Data entries:
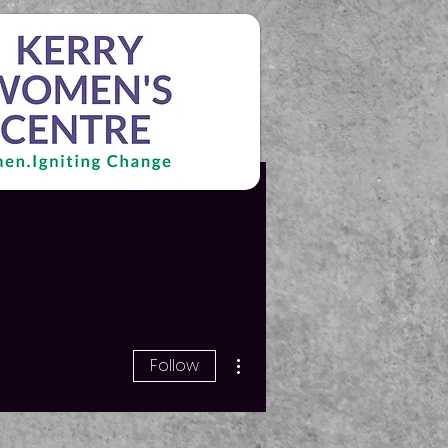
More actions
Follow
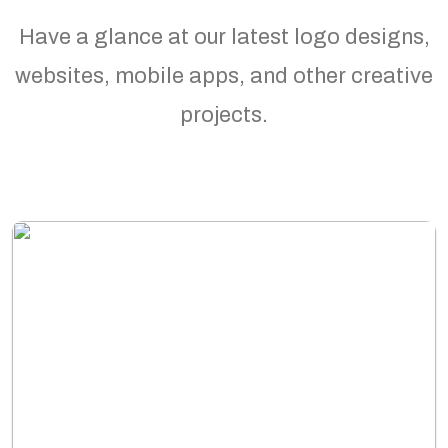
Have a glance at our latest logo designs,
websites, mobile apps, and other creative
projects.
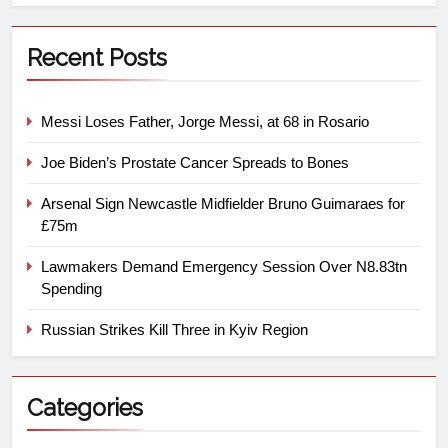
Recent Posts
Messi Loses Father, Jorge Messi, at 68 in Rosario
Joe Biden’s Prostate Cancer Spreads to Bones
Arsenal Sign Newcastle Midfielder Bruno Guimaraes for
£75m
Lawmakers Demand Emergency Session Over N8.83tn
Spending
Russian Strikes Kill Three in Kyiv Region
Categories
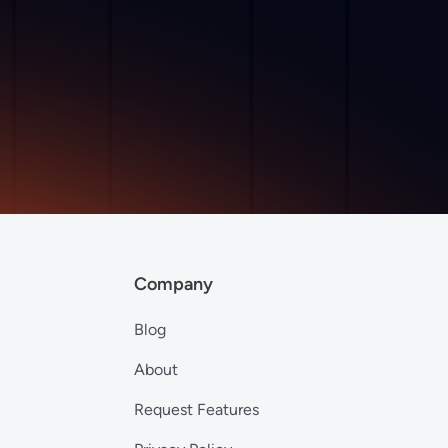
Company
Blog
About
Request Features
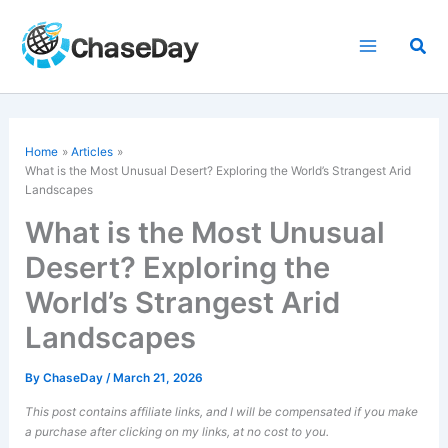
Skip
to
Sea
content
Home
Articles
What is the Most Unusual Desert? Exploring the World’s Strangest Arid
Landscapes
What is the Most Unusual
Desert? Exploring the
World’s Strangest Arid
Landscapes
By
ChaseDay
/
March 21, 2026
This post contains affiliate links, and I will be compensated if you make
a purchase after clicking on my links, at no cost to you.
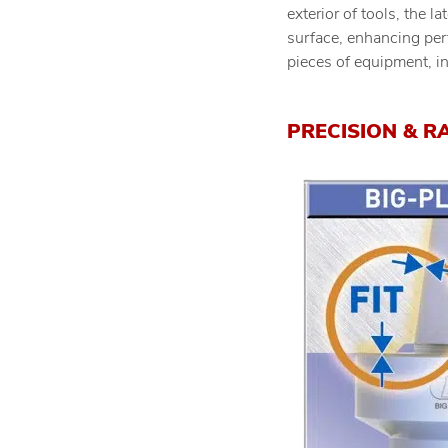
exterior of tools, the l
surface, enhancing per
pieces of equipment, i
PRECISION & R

* * *

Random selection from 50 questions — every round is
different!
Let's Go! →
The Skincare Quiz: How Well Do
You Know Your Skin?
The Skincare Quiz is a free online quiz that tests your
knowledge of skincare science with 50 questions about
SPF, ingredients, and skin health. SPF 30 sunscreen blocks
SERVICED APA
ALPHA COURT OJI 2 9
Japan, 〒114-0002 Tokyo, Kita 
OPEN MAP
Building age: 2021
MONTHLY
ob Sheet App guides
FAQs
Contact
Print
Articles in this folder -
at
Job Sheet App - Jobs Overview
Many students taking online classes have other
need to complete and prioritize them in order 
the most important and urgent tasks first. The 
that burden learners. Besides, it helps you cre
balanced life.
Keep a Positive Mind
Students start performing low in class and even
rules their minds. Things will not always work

### WHAT YOU SHOULD DO
Copy out the text of the data above, running from the line containing "More actions" through the line containing "PRECISION & R", with both of those lines included. Leave out the pictures.

### ANSWER BOX
More actions
Follow
Have a glance at our latest logo designs,
websites, mobile apps, and other creative
projects.
Recent Posts
Messi Loses Father, Jorge Messi, at 68 in Rosario
Joe Biden’s Prostate Cancer Spreads to Bones
Arsenal Sign Newcastle Midfielder Bruno Guimaraes for
£75m
Lawmakers Demand Emergency Session Over N8.83tn
Spending
Russian Strikes Kill Three in Kyiv Region
Categories
Company
Blog
About
Request Features
Skip
to
Sea
content
Home
Articles
What is the Most Unusual Desert? Exploring the World’s Strangest Arid
Landscapes
What is the Most Unusual
Desert? Exploring the
World’s Strangest Arid
Landscapes
By
ChaseDay
/
March 21, 2026
This post contains affiliate links, and I will be compensated if you make
a purchase after clicking on my links, at no cost to you.
exterior of tools, the l
surface, enhancing per
pieces of equipment, i
PRECISION & R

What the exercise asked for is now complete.